▸ EXERCISE INSTRUCTIONS
Locate the line that contains "roll_deg: +2.3" in the entries below, then repeat it and every following line through the line that contains "focal_mm: 6.76", exactly, and no others.

Data records:
========================
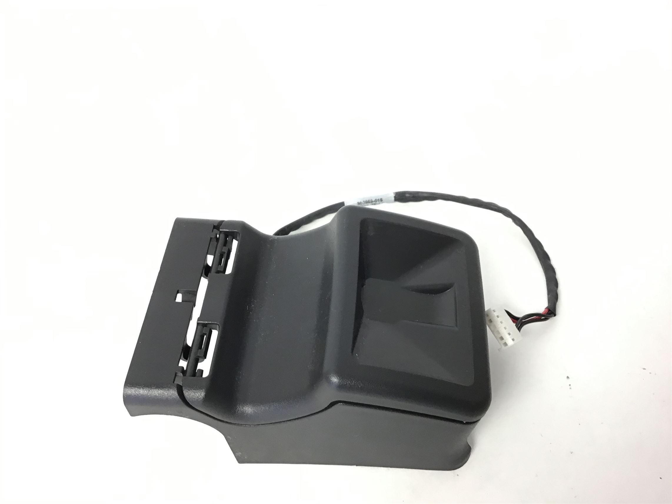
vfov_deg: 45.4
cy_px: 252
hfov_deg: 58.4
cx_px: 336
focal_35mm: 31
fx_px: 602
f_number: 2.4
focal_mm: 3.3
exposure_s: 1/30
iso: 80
========================
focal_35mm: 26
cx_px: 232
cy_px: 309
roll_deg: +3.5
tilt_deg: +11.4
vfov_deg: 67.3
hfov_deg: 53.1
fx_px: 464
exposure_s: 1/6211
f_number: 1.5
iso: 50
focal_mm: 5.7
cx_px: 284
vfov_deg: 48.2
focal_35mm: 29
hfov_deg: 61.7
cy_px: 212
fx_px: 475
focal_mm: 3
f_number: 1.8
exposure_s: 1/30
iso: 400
========================
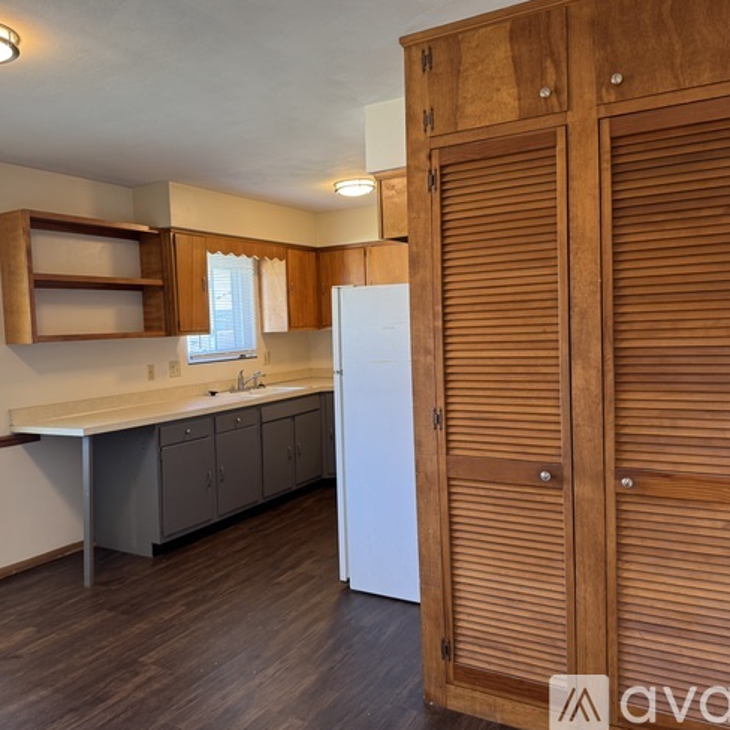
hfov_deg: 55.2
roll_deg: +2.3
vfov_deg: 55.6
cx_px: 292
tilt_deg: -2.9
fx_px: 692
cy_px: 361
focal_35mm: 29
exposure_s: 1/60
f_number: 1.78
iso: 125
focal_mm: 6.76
========================
▸ EXERCISE RESULT
roll_deg: +2.3
vfov_deg: 55.6
cx_px: 292
tilt_deg: -2.9
fx_px: 692
cy_px: 361
focal_35mm: 29
exposure_s: 1/60
f_number: 1.78
iso: 125
focal_mm: 6.76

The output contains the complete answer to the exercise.